# Information provided:
○ ○ ○ ○
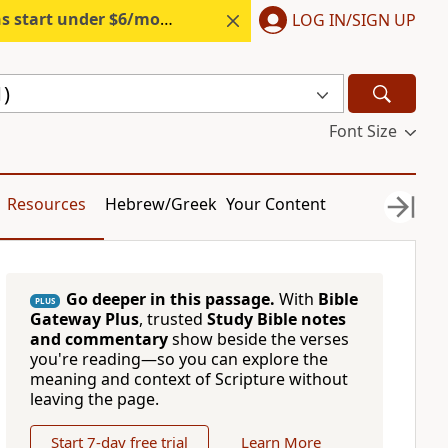
s start under $6/month.
Start free.
LOG IN/SIGN UP
1)
Font Size
Resources
Hebrew/Greek
Your Content
Go deeper in this passage.
With
Bible
PLUS
Gateway Plus
, trusted
Study Bible notes
and commentary
show beside the verses
you're reading—so you can explore the
meaning and context of Scripture without
leaving the page.
Start 7-day free trial
Learn More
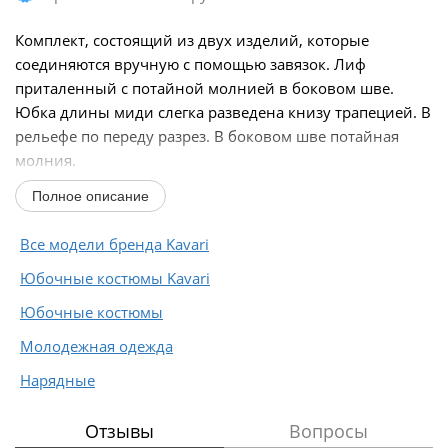
Комплект, состоящий из двух изделий, которые
соединяются вручную с помощью завязок. Лиф
приталенный с потайной молнией в боковом шве.
Юбка длины миди слегка разведена книзу трапецией. В
рельефе по переду разрез. В боковом шве потайная
молния.
Полное описание
Длина переда топа от линии плеча в размерах 42-46...
Все модели бренда Kavari
Юбочные костюмы Kavari
Юбочные костюмы
Молодежная одежда
Нарядные
Отзывы
Вопросы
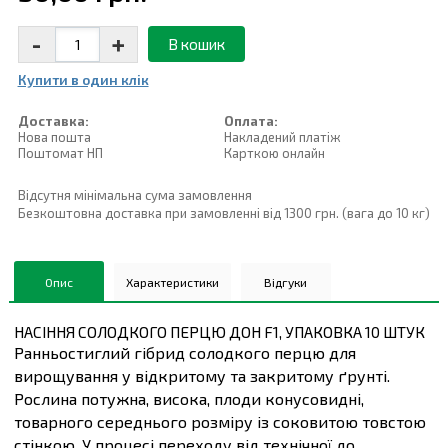
-
+
В кошик
Купити в один клiк
Доставка:
Оплата:
Нова пошта
Накладений платiж
Поштомат НП
Карткою онлайн
Відсутня мінімальна сума замовлення
Безкоштовна доставка при замовленні від 1300 грн. (вага до 10 кг)
Опис
Характеристики
Відгуки
НАСІННЯ СОЛОДКОГО ПЕРЦЮ ДОН F1, УПАКОВКА 10 ШТУК
Ранньостиглий гібрид солодкого перцю для
вирощування у відкритому та закритому ґрунті.
Рослина потужна, висока, плоди конусовидні,
товарного середнього розміру із соковитою товстою
стінкою. У процесі переходу від технічної до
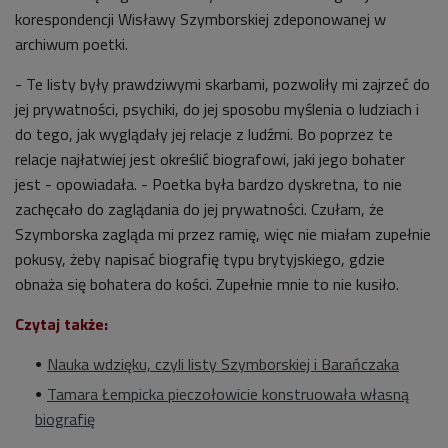
korespondencji Wisławy Szymborskiej zdeponowanej w
archiwum poetki.
- Te listy były prawdziwymi skarbami, pozwoliły mi zajrzeć do
jej prywatności, psychiki, do jej sposobu myślenia o ludziach i
do tego, jak wyglądały jej relacje z ludźmi. Bo poprzez te
relacje najłatwiej jest określić biografowi, jaki jego bohater
jest - opowiadała. - Poetka była bardzo dyskretna, to nie
zachęcało do zaglądania do jej prywatności. Czułam, że
Szymborska zagląda mi przez ramię, więc nie miałam zupełnie
pokusy, żeby napisać biografię typu brytyjskiego, gdzie
obnaża się bohatera do kości. Zupełnie mnie to nie kusiło.
Czytaj także:
Nauka wdzięku, czyli listy Szymborskiej i Barańczaka
Tamara Łempicka pieczołowicie konstruowała własną
biografię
○ ○ ○ ○
# Work required:
Report each line from the entries above that contains the word "relacje".

# Solved exercise:
do tego, jak wyglądały jej relacje z ludźmi. Bo poprzez te
relacje najłatwiej jest określić biografowi, jaki jego bohater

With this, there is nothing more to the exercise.